-- Instructions for the task --
Leave out the pictures and copy each record below exactly.

Stored data entries
★ ★ ★ ★ ★ ★ ★

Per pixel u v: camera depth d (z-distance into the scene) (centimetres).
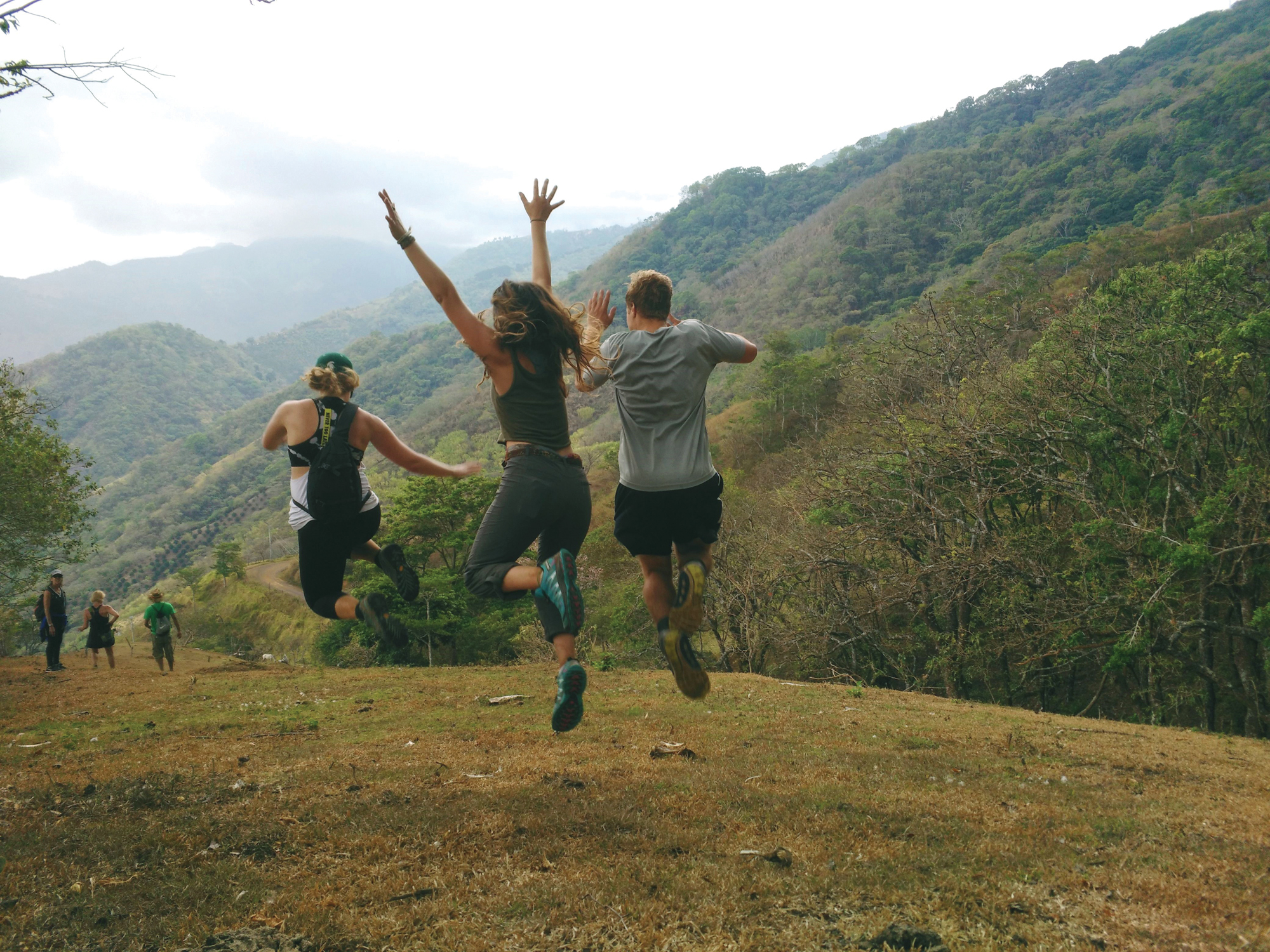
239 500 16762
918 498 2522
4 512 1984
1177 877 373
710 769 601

★ ★ ★ ★ ★ ★ ★

-- Answer box --
Per pixel u v: camera depth d (z-distance into the scene) (centimetres).
239 500 16762
918 498 2522
4 512 1984
1177 877 373
710 769 601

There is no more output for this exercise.